**PASSAGE SHOWN:**
= = = = = = =

Equally important is that respect has to be paid to impedance matching ;
other wise, energy is reflected from the load and this will degrade the
risetime as well as cause some energy to be radiated. The dielectric
material must be low loss so that you ensure the signal is conducted with
minimum attenuation.and keeping the path length to the chip to a minimum
keeps the undesired switching products very low.

Ralph Cameron
EMC Consultant for Suppression of Consumer Electronics
(after Sale).

----- Original Message -----
From: "Jim Bacher" <jim_bac...@mail.monarch.com>
To: "Larry Miller" <ldmil...@nortelnetworks.com>; "EMC-PSTC"
<emc-p...@ieee.org>
Sent: Friday, May 12, 2000 11:24 AM
Subject: Re[2]: [SI-LIST] : Charge moving from decoupling capacitors


>
> Forwarded for Larry.
>
> ____________________Reply Separator____________________
> Subject:    Re: [SI-LIST] : Charge moving from decoupling capacitors
> Author: "Larry Miller" <ldmil...@nortelnetworks.com>
> Date:       5/12/00 7:37 AM
>
> Hi, Barry,
>
> Responses below:
> At 03:49 PM 5/11/00 -0700, Barry Ma wrote:
> >Hi,
> >
> >As the speed of digital signals gets faster and faster, people begin
being
> concerned with the distance for electric charge to move on power and
ground
> planes of multilayer PCB during the signal rise time from a decoupling
> capacitor (cap) to a chip it serves. I would like to raise two questions.
> >
> >(1) The charge is moving in a metalic plane, not inside the dielectric
> between pwr and gnd planes. Please let me know why you have to use the
> propagation velocity in the dielectric, instead of that in the metal.
>
> Due to skin effect at anything above a few tens of kHz, the current flows
> mainly on the surface of the trace, so it has to interact with the
> dielectric in accordance with Maxwell's equations for electromagnetic
waves.
>
> >(2) The second question is regarding distance between the cap and the
> chip. Do we really have to limit the distance letting the charge have
> enough time to move from the cap to the chip during the rise time
interval?

= = = = = = =

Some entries
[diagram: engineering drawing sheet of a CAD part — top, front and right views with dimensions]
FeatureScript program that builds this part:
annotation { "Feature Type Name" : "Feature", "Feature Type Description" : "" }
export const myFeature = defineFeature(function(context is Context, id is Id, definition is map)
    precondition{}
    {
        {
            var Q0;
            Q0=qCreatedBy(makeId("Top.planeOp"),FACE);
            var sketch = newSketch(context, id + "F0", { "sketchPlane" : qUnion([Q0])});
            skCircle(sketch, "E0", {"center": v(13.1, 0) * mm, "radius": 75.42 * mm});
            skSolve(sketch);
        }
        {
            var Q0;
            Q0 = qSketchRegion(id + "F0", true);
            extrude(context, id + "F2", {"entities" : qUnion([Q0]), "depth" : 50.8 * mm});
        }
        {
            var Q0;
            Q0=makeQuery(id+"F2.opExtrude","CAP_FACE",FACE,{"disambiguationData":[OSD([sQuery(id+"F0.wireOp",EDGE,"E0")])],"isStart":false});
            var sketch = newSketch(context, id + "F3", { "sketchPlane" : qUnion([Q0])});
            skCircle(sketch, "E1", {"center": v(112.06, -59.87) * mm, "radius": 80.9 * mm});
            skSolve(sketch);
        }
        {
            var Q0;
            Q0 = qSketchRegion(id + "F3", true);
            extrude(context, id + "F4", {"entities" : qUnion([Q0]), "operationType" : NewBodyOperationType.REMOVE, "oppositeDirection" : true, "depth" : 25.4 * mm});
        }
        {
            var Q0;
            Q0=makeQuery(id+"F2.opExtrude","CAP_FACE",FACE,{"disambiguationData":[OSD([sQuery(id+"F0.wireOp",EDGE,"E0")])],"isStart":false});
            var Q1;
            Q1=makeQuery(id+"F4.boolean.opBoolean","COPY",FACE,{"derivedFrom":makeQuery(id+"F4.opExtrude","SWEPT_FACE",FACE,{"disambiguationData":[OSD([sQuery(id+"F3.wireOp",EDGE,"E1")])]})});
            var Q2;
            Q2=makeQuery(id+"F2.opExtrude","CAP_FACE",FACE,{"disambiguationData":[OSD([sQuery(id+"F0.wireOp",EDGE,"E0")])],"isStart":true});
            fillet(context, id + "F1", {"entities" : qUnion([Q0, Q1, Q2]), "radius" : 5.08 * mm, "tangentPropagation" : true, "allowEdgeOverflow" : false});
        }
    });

= = = = = = =

**REQUIRED TASKS:**
A. Quote the entries word for word, starting at their first line and ending with the line that contains "v(112.06, -59.87) *", with both of those lines included.
B. Pick up the email thread about charge moving from decoupling capacitors right after its last sentence, and write what comes next.

**ANSWERS FOR THE EXERCISE:**
A.
[diagram: engineering drawing sheet of a CAD part — top, front and right views with dimensions]
FeatureScript program that builds this part:
annotation { "Feature Type Name" : "Feature", "Feature Type Description" : "" }
export const myFeature = defineFeature(function(context is Context, id is Id, definition is map)
    precondition{}
    {
        {
            var Q0;
            Q0=qCreatedBy(makeId("Top.planeOp"),FACE);
            var sketch = newSketch(context, id + "F0", { "sketchPlane" : qUnion([Q0])});
            skCircle(sketch, "E0", {"center": v(13.1, 0) * mm, "radius": 75.42 * mm});
            skSolve(sketch);
        }
        {
            var Q0;
            Q0 = qSketchRegion(id + "F0", true);
            extrude(context, id + "F2", {"entities" : qUnion([Q0]), "depth" : 50.8 * mm});
        }
        {
            var Q0;
            Q0=makeQuery(id+"F2.opExtrude","CAP_FACE",FACE,{"disambiguationData":[OSD([sQuery(id+"F0.wireOp",EDGE,"E0")])],"isStart":false});
            var sketch = newSketch(context, id + "F3", { "sketchPlane" : qUnion([Q0])});
            skCircle(sketch, "E1", {"center": v(112.06, -59.87) * mm, "radius": 80.9 * mm});

B.
> I doubt it.
> >
> No, you have to let the wave propagate (see below).
>
> >Take the running water system for example. When we open, then close the
> water faucet within one second, does the water we've got in basin come
from
> water tower (or water station, or reservoir)? No, it is the water that
> resides in the pipe. As a matter of fact, we have a very large pipe -
> pwr/gnd planes. Well, of cause you know, I did not mean we don't need
water
> tower - the cap. ......
>
> The running water analogy breaks down here (at AC). Another analogy would
> be that the current is comprised of many successive collisions between
> billiard balls, not the motion of one single ball. Yet another analogy
> would be to look at the current as a game of Chinese checkers, where an
> individual electron can only move into a hole in the board vacated by
> another electron (if you overcome this you get superconduction!). As I
> recollect, the actual speed of an identifiable electron, assuming you
could
> actually identify it, is on the order of a few meters/sec, though the
> electromagnetic wave caused by the transfer of energy between electrons
> travels at the speed of light in the medium.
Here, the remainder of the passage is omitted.